Si jusqu'à jeudi on annonçait un probable confinement général, ce vendredi il n'en n'est rien. "On a besoin d'un peu de temps pour analyser le protocole. Mon constat est que pour le moment nous nous étions appliqués un protocole plus stricte que les normes en vigueur. Ici, nous avons repris notre saison avec deux sièges d'écart et une rangée de libre entre les spectateurs. L'analyse du protocole nous permettra de voir s'il y a des choses auxquelles on n'a pas pensé mais le fait de s'appliquer des mesures plus strictes permet de continuer comme s'il n'y avait de changements pour nous", explique le directeur du centre culturel de Charleroi.

Avec un fonctionnement nécessitant quelques aménagements, Fabrice Laurent ne se sent pas entièrement soulagé car la recrudescence semble plus que préoccupante. "Nous n'avons jamais voulu jouer avec la santé des gens.

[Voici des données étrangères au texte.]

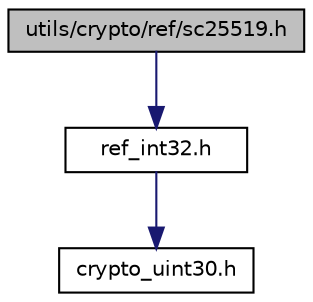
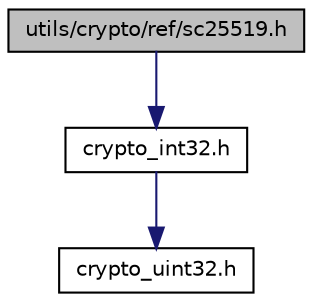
  digraph {
    node [color=black fillcolor=white fontname=Helvetica fontsize=10 shape=record style=filled]
    edge [color=midnightblue fontname=Helvetica fontsize=10 labelfontname=Helvetica labelfontsize=10 style=solid]
    n1 [fillcolor=grey75 fontcolor=black height=0.2 label="utils/crypto/ref/sc25519.h" width=0.4]
-   n2 [height=0.2 label="ref_int32.h" width=0.4]
-   n3 [height=0.2 label="crypto_uint30.h" width=0.4]
+   n2 [height=0.2 label="crypto_int32.h" width=0.4]
+   n3 [height=0.2 label="crypto_uint32.h" width=0.4]
    n1 -> n2
    n2 -> n3
  }
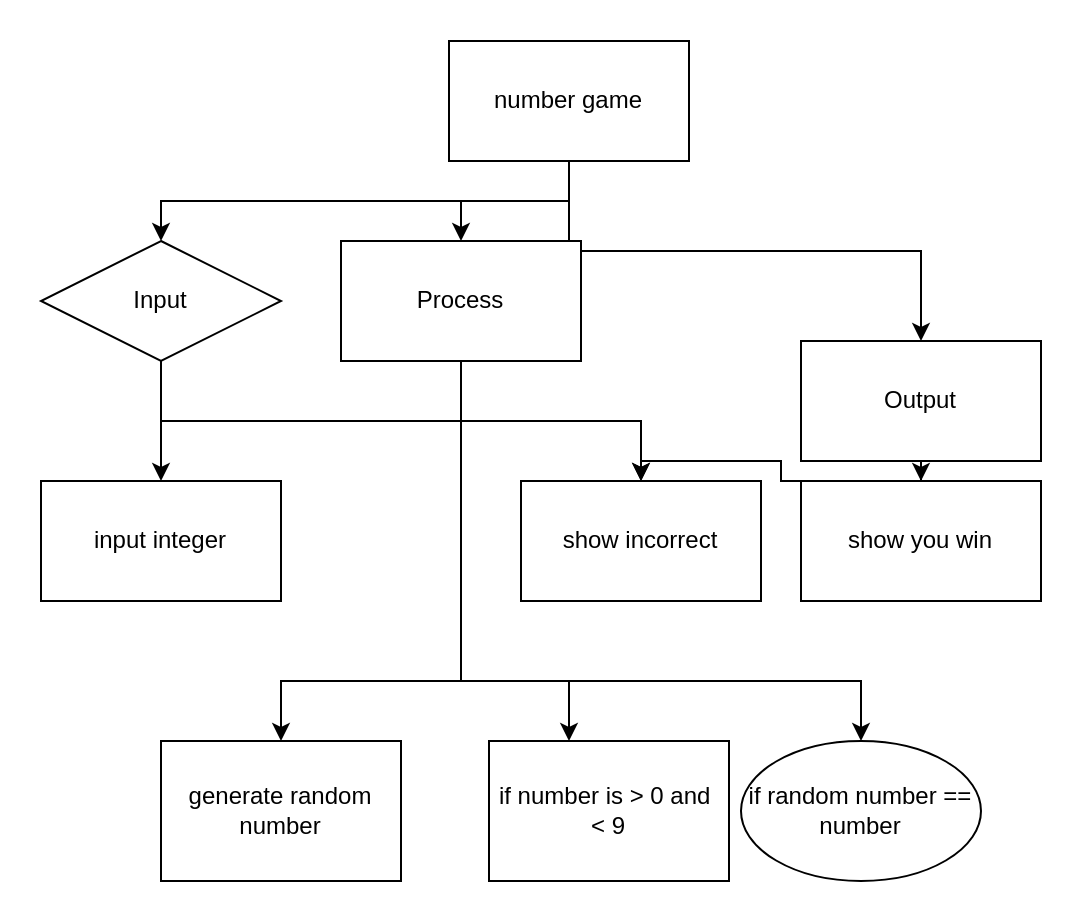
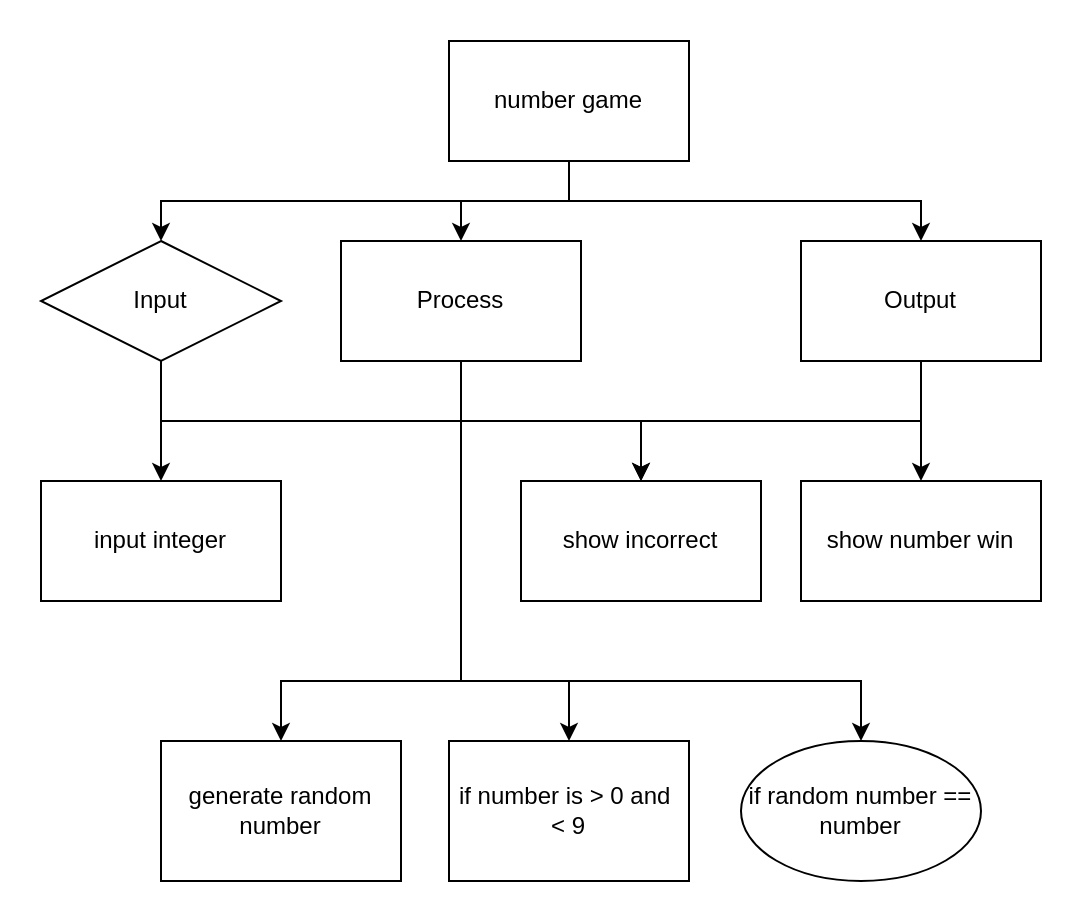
  <mxCell id="0" />
  <mxCell id="1" parent="0" />
  <mxCell id="2" style="edgeStyle=orthogonalEdgeStyle;rounded=0;html=1;exitX=0.5;exitY=1;exitDx=0;exitDy=0;entryX=0.5;entryY=0;entryDx=0;entryDy=0;" parent="1" source="5" target="12" edge="1"><mxGeometry relative="1" as="geometry" /></mxCell>
  <mxCell id="3" style="edgeStyle=orthogonalEdgeStyle;rounded=0;html=1;exitX=0.5;exitY=1;exitDx=0;exitDy=0;entryX=0.5;entryY=0;entryDx=0;entryDy=0;" parent="1" source="5" target="8" edge="1"><mxGeometry relative="1" as="geometry" /></mxCell>
  <mxCell id="4" style="edgeStyle=orthogonalEdgeStyle;rounded=0;html=1;exitX=0.5;exitY=1;exitDx=0;exitDy=0;" parent="1" source="5" target="15" edge="1"><mxGeometry relative="1" as="geometry" /></mxCell>
  <mxCell id="5" value="number game" style="rounded=0;whiteSpace=wrap;html=1;" parent="1" vertex="1"><mxGeometry x="224" y="20" width="120" height="60" as="geometry" /></mxCell>
  <mxCell id="6" style="edgeStyle=orthogonalEdgeStyle;rounded=0;html=1;exitX=0.5;exitY=1;exitDx=0;exitDy=0;entryX=0.5;entryY=0;entryDx=0;entryDy=0;" parent="1" source="8" edge="1"><mxGeometry relative="1" as="geometry"><mxPoint x="80" y="240" as="targetPoint" /></mxGeometry></mxCell>
  <mxCell id="7" style="edgeStyle=orthogonalEdgeStyle;rounded=0;html=1;exitX=0.5;exitY=1;exitDx=0;exitDy=0;" parent="1" source="8" target="19" edge="1"><mxGeometry relative="1" as="geometry" /></mxCell>
  <mxCell id="8" value="Input" style="rhombus;whiteSpace=wrap;html=1;" parent="1" vertex="1"><mxGeometry x="20" y="120" width="120" height="60" as="geometry" /></mxCell>
  <mxCell id="9" style="edgeStyle=orthogonalEdgeStyle;html=1;exitX=0.5;exitY=1;exitDx=0;exitDy=0;rounded=0;" parent="1" source="12" target="16" edge="1"><mxGeometry relative="1" as="geometry"><Array as="points"><mxPoint x="230" y="340" /><mxPoint x="140" y="340" /></Array></mxGeometry></mxCell>
  <mxCell id="10" style="edgeStyle=orthogonalEdgeStyle;shape=connector;rounded=0;html=1;exitX=0.5;exitY=1;exitDx=0;exitDy=0;labelBackgroundColor=default;fontFamily=Helvetica;fontSize=11;fontColor=default;endArrow=classic;strokeColor=default;" edge="1" parent="1" source="12" target="20"><mxGeometry relative="1" as="geometry"><Array as="points"><mxPoint x="230" y="340" /><mxPoint x="284" y="340" /></Array></mxGeometry></mxCell>
  <mxCell id="11" style="edgeStyle=orthogonalEdgeStyle;shape=connector;rounded=0;html=1;exitX=0.5;exitY=1;exitDx=0;exitDy=0;labelBackgroundColor=default;fontFamily=Helvetica;fontSize=11;fontColor=default;endArrow=classic;strokeColor=default;" edge="1" parent="1" source="12" target="21"><mxGeometry relative="1" as="geometry"><Array as="points"><mxPoint x="230" y="340" /><mxPoint x="430" y="340" /></Array></mxGeometry></mxCell>
  <mxCell id="12" value="Process" style="rounded=0;whiteSpace=wrap;html=1;" parent="1" vertex="1"><mxGeometry x="170" y="120" width="120" height="60" as="geometry" /></mxCell>
  <mxCell id="13" style="edgeStyle=orthogonalEdgeStyle;html=1;exitX=0.5;exitY=1;exitDx=0;exitDy=0;rounded=0;" parent="1" source="15" target="17" edge="1"><mxGeometry relative="1" as="geometry"><mxPoint x="480" y="200" as="sourcePoint" /></mxGeometry></mxCell>
  <mxCell id="14" style="edgeStyle=orthogonalEdgeStyle;shape=connector;rounded=0;html=1;exitX=0.5;exitY=1;exitDx=0;exitDy=0;labelBackgroundColor=default;fontFamily=Helvetica;fontSize=11;fontColor=default;endArrow=classic;strokeColor=default;" edge="1" parent="1" source="15" target="19"><mxGeometry relative="1" as="geometry" /></mxCell>
- <mxCell id="15" value="Output" style="rounded=0;whiteSpace=wrap;html=1;" parent="1" vertex="1"><mxGeometry x="400" y="170" width="120" height="60" as="geometry" /></mxCell>
+ <mxCell id="15" value="Output" style="rounded=0;whiteSpace=wrap;html=1;" parent="1" vertex="1"><mxGeometry x="400" y="120" width="120" height="60" as="geometry" /></mxCell>
  <mxCell id="16" value="generate random number" style="rounded=0;whiteSpace=wrap;html=1;" parent="1" vertex="1"><mxGeometry x="80" y="370" width="120" height="70" as="geometry" /></mxCell>
- <mxCell id="17" value="show you win" style="rounded=0;whiteSpace=wrap;html=1;" parent="1" vertex="1"><mxGeometry x="400" y="240" width="120" height="60" as="geometry" /></mxCell>
+ <mxCell id="17" value="show number win" style="rounded=0;whiteSpace=wrap;html=1;" parent="1" vertex="1"><mxGeometry x="400" y="240" width="120" height="60" as="geometry" /></mxCell>
  <mxCell id="18" value="input integer" style="rounded=0;whiteSpace=wrap;html=1;" parent="1" vertex="1"><mxGeometry x="20" y="240" width="120" height="60" as="geometry" /></mxCell>
  <mxCell id="19" value="show incorrect" style="rounded=0;whiteSpace=wrap;html=1;" vertex="1" parent="1"><mxGeometry x="260" y="240" width="120" height="60" as="geometry" /></mxCell>
- <mxCell id="20" value="if number is &amp;gt; 0 and&amp;nbsp; &amp;lt; 9" style="rounded=0;whiteSpace=wrap;html=1;" vertex="1" parent="1"><mxGeometry x="244" y="370" width="120" height="70" as="geometry" /></mxCell>
+ <mxCell id="20" value="if number is &amp;gt; 0 and&amp;nbsp; &amp;lt; 9" style="rounded=0;whiteSpace=wrap;html=1;" vertex="1" parent="1"><mxGeometry x="224" y="370" width="120" height="70" as="geometry" /></mxCell>
  <mxCell id="21" value="if random number == number" style="ellipse;whiteSpace=wrap;html=1;" vertex="1" parent="1"><mxGeometry x="370" y="370" width="120" height="70" as="geometry" /></mxCell>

Nous avons des gradins pour accueillir 350 personnes et seuls de 80 à 90 prennent place."

Certes, la rentabilité n'est pas la même mais le directeur estime que la vie culturelle doit tout de même se poursuivre pour le moral de la population.

Cette augmentation des cas de covid-19 positifs ne le surprend qu'à moitié. En effet, pour lui il semblait clair que l'épidémie allait reprendre à l'automne. C'est pourquoi l'Eden s'est efforcé de proposer près de 80 activités culturelles aux carolo en période estivale. "Maintenant que nous sommes en période automnale,  place aux spectacles en intérieur même s'il faut faire deux séances par soir."

Conscient d'être à la tête d'une structure subventionnée, Fabrice Laurent exprime sa solidarité avec les autres acteurs culturels. C'est aussi à ce titre qu'il demande plus de précisions dans les recommandations. "Il faut aussi que les protocoles soient compris de tous. Par exemple, quand on demande un siège d'écart entre 2 bulles puis qu'on s'exprime en demandant un mètre d'écart ce n'est pas la même chose. La largeur d'un siège diffère suivant la salle tandis qu'un mètre restera un mètre. Mes sièges ne sont pas ceux du Marignan par exemple."

Comme repenser le projet culture demande parfois de faire quelques sacrifices, cette année, il n'y aura pas de Bal Blanc.